> [TASK TO CARRY OUT] Please print the listing that follows word for word, but skip any pictures it holds.

> [PROVIDED MATERIAL]
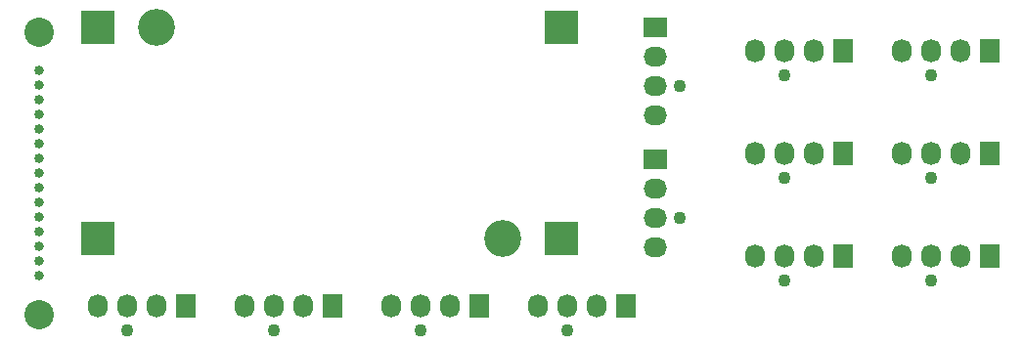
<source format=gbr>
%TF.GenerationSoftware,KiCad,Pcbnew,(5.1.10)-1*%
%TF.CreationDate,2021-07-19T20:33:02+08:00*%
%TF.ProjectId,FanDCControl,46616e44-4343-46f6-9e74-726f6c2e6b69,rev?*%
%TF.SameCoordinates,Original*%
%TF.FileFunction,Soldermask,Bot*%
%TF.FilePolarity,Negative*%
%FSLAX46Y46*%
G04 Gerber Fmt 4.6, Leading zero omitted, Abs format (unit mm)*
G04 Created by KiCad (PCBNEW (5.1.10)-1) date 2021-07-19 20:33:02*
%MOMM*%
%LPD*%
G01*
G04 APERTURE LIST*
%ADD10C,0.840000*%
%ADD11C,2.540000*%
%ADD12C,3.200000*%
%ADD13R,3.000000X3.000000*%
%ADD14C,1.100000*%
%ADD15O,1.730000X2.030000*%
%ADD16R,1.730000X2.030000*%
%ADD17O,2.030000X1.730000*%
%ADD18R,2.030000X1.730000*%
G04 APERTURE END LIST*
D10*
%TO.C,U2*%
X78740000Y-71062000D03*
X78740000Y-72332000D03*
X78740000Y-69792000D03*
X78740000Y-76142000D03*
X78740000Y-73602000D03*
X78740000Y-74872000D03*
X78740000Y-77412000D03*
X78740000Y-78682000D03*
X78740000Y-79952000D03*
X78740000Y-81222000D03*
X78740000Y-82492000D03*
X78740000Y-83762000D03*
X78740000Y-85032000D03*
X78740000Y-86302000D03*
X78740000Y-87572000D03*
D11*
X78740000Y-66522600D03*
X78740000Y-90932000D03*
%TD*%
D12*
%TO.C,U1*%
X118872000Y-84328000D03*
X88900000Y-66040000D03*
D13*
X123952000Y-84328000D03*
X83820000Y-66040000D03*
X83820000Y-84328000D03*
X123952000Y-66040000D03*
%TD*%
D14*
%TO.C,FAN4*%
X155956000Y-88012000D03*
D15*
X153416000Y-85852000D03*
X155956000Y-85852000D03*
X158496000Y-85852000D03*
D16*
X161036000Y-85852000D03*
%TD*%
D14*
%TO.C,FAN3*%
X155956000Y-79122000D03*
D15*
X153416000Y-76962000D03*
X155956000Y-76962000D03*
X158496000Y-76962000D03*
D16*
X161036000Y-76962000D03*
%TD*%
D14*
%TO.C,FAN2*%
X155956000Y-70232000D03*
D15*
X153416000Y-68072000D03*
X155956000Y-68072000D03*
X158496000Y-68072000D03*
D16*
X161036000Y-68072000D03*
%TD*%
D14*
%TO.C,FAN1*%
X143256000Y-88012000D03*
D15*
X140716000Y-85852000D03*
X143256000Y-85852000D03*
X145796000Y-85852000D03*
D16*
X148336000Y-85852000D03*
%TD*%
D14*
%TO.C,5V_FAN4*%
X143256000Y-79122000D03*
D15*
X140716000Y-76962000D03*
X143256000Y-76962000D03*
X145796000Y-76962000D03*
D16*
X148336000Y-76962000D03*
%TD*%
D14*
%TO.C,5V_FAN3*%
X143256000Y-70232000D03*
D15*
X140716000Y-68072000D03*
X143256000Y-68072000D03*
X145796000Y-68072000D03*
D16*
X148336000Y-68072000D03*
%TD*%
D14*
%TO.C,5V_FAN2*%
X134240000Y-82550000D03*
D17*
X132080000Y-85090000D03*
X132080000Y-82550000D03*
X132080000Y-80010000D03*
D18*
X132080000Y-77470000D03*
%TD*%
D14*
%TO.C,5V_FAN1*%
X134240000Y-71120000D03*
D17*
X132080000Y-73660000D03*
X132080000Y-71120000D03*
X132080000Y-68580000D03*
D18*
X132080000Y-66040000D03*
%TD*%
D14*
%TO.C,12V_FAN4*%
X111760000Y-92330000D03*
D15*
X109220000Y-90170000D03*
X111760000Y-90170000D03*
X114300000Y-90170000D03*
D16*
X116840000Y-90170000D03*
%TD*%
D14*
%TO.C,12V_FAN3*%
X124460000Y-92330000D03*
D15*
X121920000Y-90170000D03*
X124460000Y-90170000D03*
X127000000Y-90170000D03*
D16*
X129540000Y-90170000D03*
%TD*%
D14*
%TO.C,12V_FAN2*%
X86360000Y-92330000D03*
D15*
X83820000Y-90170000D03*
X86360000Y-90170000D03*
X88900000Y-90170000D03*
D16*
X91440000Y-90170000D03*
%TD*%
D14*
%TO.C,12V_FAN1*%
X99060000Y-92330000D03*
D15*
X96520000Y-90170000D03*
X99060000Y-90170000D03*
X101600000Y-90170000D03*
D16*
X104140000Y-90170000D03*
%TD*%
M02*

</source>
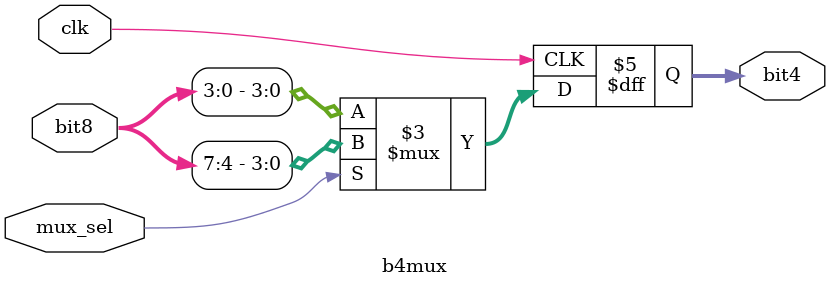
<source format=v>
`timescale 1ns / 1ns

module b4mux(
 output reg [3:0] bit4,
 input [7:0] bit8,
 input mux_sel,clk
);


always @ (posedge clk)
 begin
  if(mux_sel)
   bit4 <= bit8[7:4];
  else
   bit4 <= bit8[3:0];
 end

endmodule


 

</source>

> [RESULT BELOW]
<source format=gbr>
%TF.GenerationSoftware,KiCad,Pcbnew,(5.1.10)-1*%
%TF.CreationDate,2021-07-19T20:33:02+08:00*%
%TF.ProjectId,FanDCControl,46616e44-4343-46f6-9e74-726f6c2e6b69,rev?*%
%TF.SameCoordinates,Original*%
%TF.FileFunction,Soldermask,Bot*%
%TF.FilePolarity,Negative*%
%FSLAX46Y46*%
G04 Gerber Fmt 4.6, Leading zero omitted, Abs format (unit mm)*
G04 Created by KiCad (PCBNEW (5.1.10)-1) date 2021-07-19 20:33:02*
%MOMM*%
%LPD*%
G01*
G04 APERTURE LIST*
%ADD10C,0.840000*%
%ADD11C,2.540000*%
%ADD12C,3.200000*%
%ADD13R,3.000000X3.000000*%
%ADD14C,1.100000*%
%ADD15O,1.730000X2.030000*%
%ADD16R,1.730000X2.030000*%
%ADD17O,2.030000X1.730000*%
%ADD18R,2.030000X1.730000*%
G04 APERTURE END LIST*
D10*
%TO.C,U2*%
X78740000Y-71062000D03*
X78740000Y-72332000D03*
X78740000Y-69792000D03*
X78740000Y-76142000D03*
X78740000Y-73602000D03*
X78740000Y-74872000D03*
X78740000Y-77412000D03*
X78740000Y-78682000D03*
X78740000Y-79952000D03*
X78740000Y-81222000D03*
X78740000Y-82492000D03*
X78740000Y-83762000D03*
X78740000Y-85032000D03*
X78740000Y-86302000D03*
X78740000Y-87572000D03*
D11*
X78740000Y-66522600D03*
X78740000Y-90932000D03*
%TD*%
D12*
%TO.C,U1*%
X118872000Y-84328000D03*
X88900000Y-66040000D03*
D13*
X123952000Y-84328000D03*
X83820000Y-66040000D03*
X83820000Y-84328000D03*
X123952000Y-66040000D03*
%TD*%
D14*
%TO.C,FAN4*%
X155956000Y-88012000D03*
D15*
X153416000Y-85852000D03*
X155956000Y-85852000D03*
X158496000Y-85852000D03*
D16*
X161036000Y-85852000D03*
%TD*%
D14*
%TO.C,FAN3*%
X155956000Y-79122000D03*
D15*
X153416000Y-76962000D03*
X155956000Y-76962000D03*
X158496000Y-76962000D03*
D16*
X161036000Y-76962000D03*
%TD*%
D14*
%TO.C,FAN2*%
X155956000Y-70232000D03*
D15*
X153416000Y-68072000D03*
X155956000Y-68072000D03*
X158496000Y-68072000D03*
D16*
X161036000Y-68072000D03*
%TD*%
D14*
%TO.C,FAN1*%
X143256000Y-88012000D03*
D15*
X140716000Y-85852000D03*
X143256000Y-85852000D03*
X145796000Y-85852000D03*
D16*
X148336000Y-85852000D03*
%TD*%
D14*
%TO.C,5V_FAN4*%
X143256000Y-79122000D03*
D15*
X140716000Y-76962000D03*
X143256000Y-76962000D03*
X145796000Y-76962000D03*
D16*
X148336000Y-76962000D03*
%TD*%
D14*
%TO.C,5V_FAN3*%
X143256000Y-70232000D03*
D15*
X140716000Y-68072000D03*
X143256000Y-68072000D03*
X145796000Y-68072000D03*
D16*
X148336000Y-68072000D03*
%TD*%
D14*
%TO.C,5V_FAN2*%
X134240000Y-82550000D03*
D17*
X132080000Y-85090000D03*
X132080000Y-82550000D03*
X132080000Y-80010000D03*
D18*
X132080000Y-77470000D03*
%TD*%
D14*
%TO.C,5V_FAN1*%
X134240000Y-71120000D03*
D17*
X132080000Y-73660000D03*
X132080000Y-71120000D03*
X132080000Y-68580000D03*
D18*
X132080000Y-66040000D03*
%TD*%
D14*
%TO.C,12V_FAN4*%
X111760000Y-92330000D03*
D15*
X109220000Y-90170000D03*
X111760000Y-90170000D03*
X114300000Y-90170000D03*
D16*
X116840000Y-90170000D03*
%TD*%
D14*
%TO.C,12V_FAN3*%
X124460000Y-92330000D03*
D15*
X121920000Y-90170000D03*
X124460000Y-90170000D03*
X127000000Y-90170000D03*
D16*
X129540000Y-90170000D03*
%TD*%
D14*
%TO.C,12V_FAN2*%
X86360000Y-92330000D03*
D15*
X83820000Y-90170000D03*
X86360000Y-90170000D03*
X88900000Y-90170000D03*
D16*
X91440000Y-90170000D03*
%TD*%
D14*
%TO.C,12V_FAN1*%
X99060000Y-92330000D03*
D15*
X96520000Y-90170000D03*
X99060000Y-90170000D03*
X101600000Y-90170000D03*
D16*
X104140000Y-90170000D03*
%TD*%
M02*

</source>
<source format=v>
`timescale 1ns / 1ns

module b4mux(
 output reg [3:0] bit4,
 input [7:0] bit8,
 input mux_sel,clk
);


always @ (posedge clk)
 begin
  if(mux_sel)
   bit4 <= bit8[7:4];
  else
   bit4 <= bit8[3:0];
 end

endmodule


 

</source>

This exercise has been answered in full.